Un autre trublion s'invite à la narration, et non des moindres ; il s'agit de Kodak Black. Condamné pour agression sexuelle sur mineure l'an passé après avoir eu des mots plus que déplacés à l'encontre de Lauren London, veuve du regretté Nipsey Hussle, il va sans dire que son cas a divisé un grand nombre de fans s'attendant à du joli rap de gendre idéal. Kendrick Lamar avait pourtant déjà prêté main forte à XXX Tentacion, quand Spotify avait menacé de supprimer son catalogue de leur plateforme, et montre là encore son dédain pour la cancel culture en invitant le Floridien sur plusieurs pistes de l'album. «Like it when they pro-black, but I'm more Kodak Black », rime-t-il sur « Savior ». Kendrick ne sera donc pas ce sauveur parfait que le monde de Twitter attendait, malgré des prises de position d'une intelligence et d'une justesse admirables sur la communauté LGBTQ+ (« Aunty Diaries ») ou sur les agressions sexuelles occultées de manière récurrente dans les foyers afro-américains et dont a été victime sa mère (« Mother I Sober »). Et même quand Kendrick Lamar imite Eminem en train de buter Kim sur une incroyable production à la Griselda avec « We Cry Together » (accompagnée de l'actrice Taylour Paige), le résultat s'approche de la perfection. Entre la violence gratuite, les voix criardes ou les digressions insensées, la dispute fictive à laquelle le duo s'adonne est l'un des moments forts du projet, voire de la discographie tout entière de Kendrick Lamar.
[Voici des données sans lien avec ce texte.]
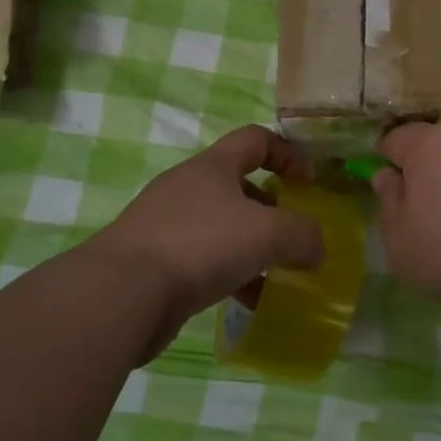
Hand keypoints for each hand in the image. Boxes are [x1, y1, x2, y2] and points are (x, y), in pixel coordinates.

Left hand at [93, 125, 324, 360]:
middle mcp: (188, 188)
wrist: (123, 292)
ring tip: (278, 275)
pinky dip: (231, 275)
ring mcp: (167, 224)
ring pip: (223, 227)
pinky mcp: (155, 260)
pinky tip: (249, 301)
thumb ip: (303, 235)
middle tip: (294, 236)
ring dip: (253, 248)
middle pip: (239, 186)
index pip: (255, 139)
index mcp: (212, 166)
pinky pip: (204, 260)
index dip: (288, 154)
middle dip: (272, 210)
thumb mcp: (268, 233)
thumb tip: (316, 248)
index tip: (310, 182)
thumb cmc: (202, 244)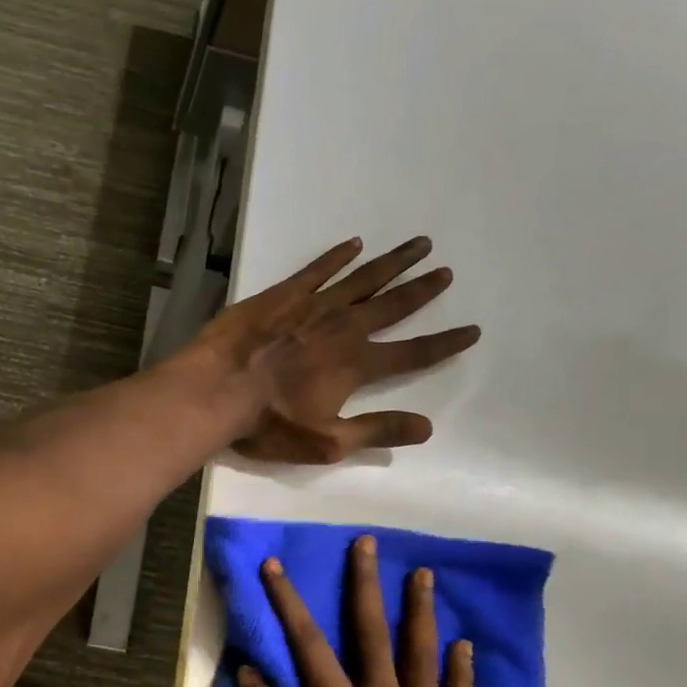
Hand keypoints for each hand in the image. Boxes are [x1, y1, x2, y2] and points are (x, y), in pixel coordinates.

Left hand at [192, 237, 479, 463]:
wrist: (214, 391)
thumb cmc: (267, 423)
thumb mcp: (326, 442)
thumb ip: (377, 431)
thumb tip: (427, 427)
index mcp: (356, 365)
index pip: (412, 354)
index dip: (443, 344)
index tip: (472, 330)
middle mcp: (343, 328)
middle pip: (392, 305)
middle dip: (422, 290)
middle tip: (446, 271)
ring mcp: (312, 306)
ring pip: (361, 279)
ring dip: (392, 263)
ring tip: (419, 244)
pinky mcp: (281, 295)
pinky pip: (316, 269)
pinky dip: (336, 256)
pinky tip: (354, 244)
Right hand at [237, 534, 474, 686]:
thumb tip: (252, 675)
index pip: (309, 647)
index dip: (288, 603)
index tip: (275, 567)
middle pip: (374, 637)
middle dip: (367, 587)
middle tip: (369, 544)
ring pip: (422, 660)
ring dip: (421, 615)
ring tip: (425, 576)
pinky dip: (461, 675)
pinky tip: (464, 648)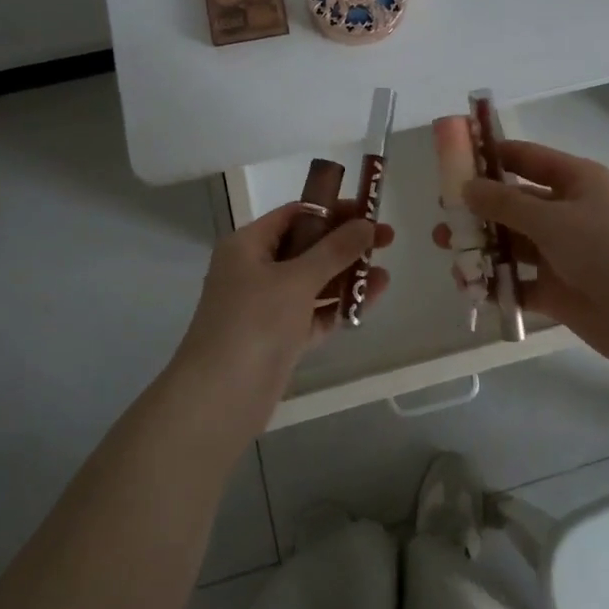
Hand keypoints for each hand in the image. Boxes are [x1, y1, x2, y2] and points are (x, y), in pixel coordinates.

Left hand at [176, 200, 393, 396]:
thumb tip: (367, 224)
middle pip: (307, 247)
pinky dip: (339, 306)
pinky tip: (371, 299)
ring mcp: (266, 306)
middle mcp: (255, 270)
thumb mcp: (297, 279)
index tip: (368, 210)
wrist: (220, 398)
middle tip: (388, 240)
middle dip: (346, 244)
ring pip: (313, 282)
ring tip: (385, 274)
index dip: (332, 210)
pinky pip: (314, 313)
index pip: (294, 214)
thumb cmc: (254, 323)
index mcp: (248, 245)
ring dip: (347, 276)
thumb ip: (335, 250)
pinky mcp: (279, 337)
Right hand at [434, 140, 608, 371]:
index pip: (526, 158)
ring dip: (481, 245)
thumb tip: (467, 186)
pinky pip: (518, 281)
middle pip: (514, 203)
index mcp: (575, 181)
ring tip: (447, 250)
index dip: (491, 156)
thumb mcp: (554, 219)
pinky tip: (468, 286)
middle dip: (478, 207)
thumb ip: (506, 203)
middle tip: (443, 214)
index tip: (453, 158)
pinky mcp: (557, 289)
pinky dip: (495, 282)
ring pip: (512, 243)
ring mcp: (562, 252)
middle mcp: (567, 212)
Un album aussi attendu que Mr. Morale & The Big Steppers se devait d'être irréprochable dans sa forme. Et même si l'on peut pointer du doigt de clairs manques d'audaces (« Purple Hearts » ou « Die Hard ») voire même une potentielle faute de goût (« Crown » qui dure au moins 2 minutes de trop), la promesse est largement tenue. Et si Kendrick n’a jamais été le novateur qu’a pu être Kanye, son brio a toujours consisté à mener ses concepts et ses idées, comme les manières qu’il emprunte aux autres, vers une excellence que personne ne pouvait atteindre, si ce n’est lui. Les deux artistes partagent pourtant une grande qualité, rarissime : la maitrise du temps. Tout comme l’avait initié Kanye avec TLOP, Kendrick a mis le temps au service de son dernier album qui, justement, ne s’inscrit plus ni dans le game, ni dans son époque. En choisissant des productions en apparence classiques et traditionnelles, appartenant à d’autres genres que le rap – du jazz au gospel – Kendrick s’assure de livrer un caractère universel et atemporel à son message, qui vaut alors pour toutes et tous, tout le temps. Dans ce sens, les quelques passages plus trap apportent une couleur plus moderne, pour ancrer par endroits ce discours humain dans la folie du monde d’aujourd’hui.

En faisant passer cette modernité mélodique au second plan, il ne s’agirait dès lors plus pour Kendrick Lamar de produire des bangers en série, dont la composition certes séduisante pourrait cependant trahir son projet, au risque de perdre une part de son public. Avec son nouveau statut de superstar, l’artiste peut enfin se permettre de sublimer comme il l’entend son propre chemin de croix. Par sa composition particulière, Mr. Morale & the Big Steppers vient clairement confirmer la nécessité pour Kendrick de faire sa route seul, loin des contraintes qui pourraient découler des attentes du public comme celles d’un label. Le refrain de « Crown » livre d’ailleurs une confession qui appuie ce constat, « No, I can’t please everybody », quand il ne déclare pas tout simplement dans l’outro « Mirror », « I choose me, I’m sorry ». 

Après avoir posté « The Heart pt. 5 », peu avant la sortie du double-album, oklama avait ensuite posté ce message sur Instagram : « I am. All of us ». Comme s’il fallait être soi-même avant de rendre service à la communauté, qui nous définit elle-même en retour ; se grandir soi, avant de pouvoir changer le monde. Presque sacré, le message de cet album ne devrait en réalité soulever qu’une seule question : comment un album aussi personnel peut-il être aussi altruiste à la fois ?

En Choctaw, « oklama » veut dire « mon peuple ».